**Your task:** Count the lines in the records that contain the string "maximum", where case matters. Reply with the number alone.

(Items listed in a dataset)
○ ○ ○ ○ ○ ○ ○
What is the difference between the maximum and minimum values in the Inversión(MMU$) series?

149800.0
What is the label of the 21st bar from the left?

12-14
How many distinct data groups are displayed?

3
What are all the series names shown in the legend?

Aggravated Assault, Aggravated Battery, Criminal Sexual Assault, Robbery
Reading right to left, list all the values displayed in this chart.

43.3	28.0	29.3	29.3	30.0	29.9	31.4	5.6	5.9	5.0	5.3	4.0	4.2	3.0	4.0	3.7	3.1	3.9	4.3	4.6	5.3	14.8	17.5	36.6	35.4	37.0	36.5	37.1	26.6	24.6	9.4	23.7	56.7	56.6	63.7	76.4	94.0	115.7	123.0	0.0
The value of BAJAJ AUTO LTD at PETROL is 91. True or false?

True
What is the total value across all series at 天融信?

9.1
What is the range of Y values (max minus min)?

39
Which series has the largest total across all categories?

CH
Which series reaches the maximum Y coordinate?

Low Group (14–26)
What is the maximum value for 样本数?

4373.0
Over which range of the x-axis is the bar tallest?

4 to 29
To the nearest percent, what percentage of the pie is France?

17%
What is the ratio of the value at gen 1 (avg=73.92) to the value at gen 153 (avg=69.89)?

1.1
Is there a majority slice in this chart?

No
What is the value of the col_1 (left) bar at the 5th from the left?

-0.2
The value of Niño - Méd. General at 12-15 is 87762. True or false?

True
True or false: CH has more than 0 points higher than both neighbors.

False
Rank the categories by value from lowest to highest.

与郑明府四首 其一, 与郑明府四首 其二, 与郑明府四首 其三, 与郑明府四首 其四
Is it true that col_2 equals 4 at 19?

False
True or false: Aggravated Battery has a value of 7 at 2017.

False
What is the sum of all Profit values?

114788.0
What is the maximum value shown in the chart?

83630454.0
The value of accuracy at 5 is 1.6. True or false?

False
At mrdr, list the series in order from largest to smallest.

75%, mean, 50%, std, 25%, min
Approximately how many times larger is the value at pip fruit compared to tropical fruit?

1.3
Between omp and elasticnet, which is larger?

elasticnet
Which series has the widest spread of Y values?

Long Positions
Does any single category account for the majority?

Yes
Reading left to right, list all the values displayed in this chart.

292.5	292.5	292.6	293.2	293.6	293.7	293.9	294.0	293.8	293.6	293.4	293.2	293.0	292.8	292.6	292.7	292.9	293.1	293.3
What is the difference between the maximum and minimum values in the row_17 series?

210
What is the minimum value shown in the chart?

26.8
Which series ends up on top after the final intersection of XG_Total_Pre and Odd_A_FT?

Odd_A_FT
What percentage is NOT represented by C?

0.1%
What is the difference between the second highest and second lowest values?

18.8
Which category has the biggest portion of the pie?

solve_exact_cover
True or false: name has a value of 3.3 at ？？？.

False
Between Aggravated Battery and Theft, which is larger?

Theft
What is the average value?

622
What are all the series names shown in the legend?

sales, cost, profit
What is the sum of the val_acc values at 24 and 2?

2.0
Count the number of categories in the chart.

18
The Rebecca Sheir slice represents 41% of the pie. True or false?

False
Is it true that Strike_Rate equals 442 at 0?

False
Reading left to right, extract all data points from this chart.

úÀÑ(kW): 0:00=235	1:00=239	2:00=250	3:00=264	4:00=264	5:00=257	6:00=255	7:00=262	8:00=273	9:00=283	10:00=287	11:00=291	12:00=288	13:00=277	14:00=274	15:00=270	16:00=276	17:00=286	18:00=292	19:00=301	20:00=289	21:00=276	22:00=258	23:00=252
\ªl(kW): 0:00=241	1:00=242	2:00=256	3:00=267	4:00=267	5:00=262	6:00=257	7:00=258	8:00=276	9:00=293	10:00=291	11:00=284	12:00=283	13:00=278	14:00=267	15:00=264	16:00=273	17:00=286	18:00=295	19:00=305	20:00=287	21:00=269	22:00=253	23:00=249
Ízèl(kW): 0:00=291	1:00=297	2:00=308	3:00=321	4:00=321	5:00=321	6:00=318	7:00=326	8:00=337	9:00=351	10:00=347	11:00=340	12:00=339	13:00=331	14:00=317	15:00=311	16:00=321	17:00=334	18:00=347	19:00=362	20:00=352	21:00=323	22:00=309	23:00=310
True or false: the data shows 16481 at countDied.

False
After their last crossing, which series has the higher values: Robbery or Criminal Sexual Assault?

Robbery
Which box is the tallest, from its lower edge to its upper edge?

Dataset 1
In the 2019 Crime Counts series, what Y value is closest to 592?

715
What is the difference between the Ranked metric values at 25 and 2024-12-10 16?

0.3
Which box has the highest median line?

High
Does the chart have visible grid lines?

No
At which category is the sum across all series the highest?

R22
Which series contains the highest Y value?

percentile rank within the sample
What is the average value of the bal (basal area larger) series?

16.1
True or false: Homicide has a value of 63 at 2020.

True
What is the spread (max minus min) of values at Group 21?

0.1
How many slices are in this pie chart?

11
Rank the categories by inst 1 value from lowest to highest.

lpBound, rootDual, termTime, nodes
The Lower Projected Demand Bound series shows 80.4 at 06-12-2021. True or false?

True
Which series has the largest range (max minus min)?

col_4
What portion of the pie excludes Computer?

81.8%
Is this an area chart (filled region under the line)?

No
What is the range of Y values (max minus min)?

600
○ ○ ○ ○ ○ ○ ○
**Result below:** 5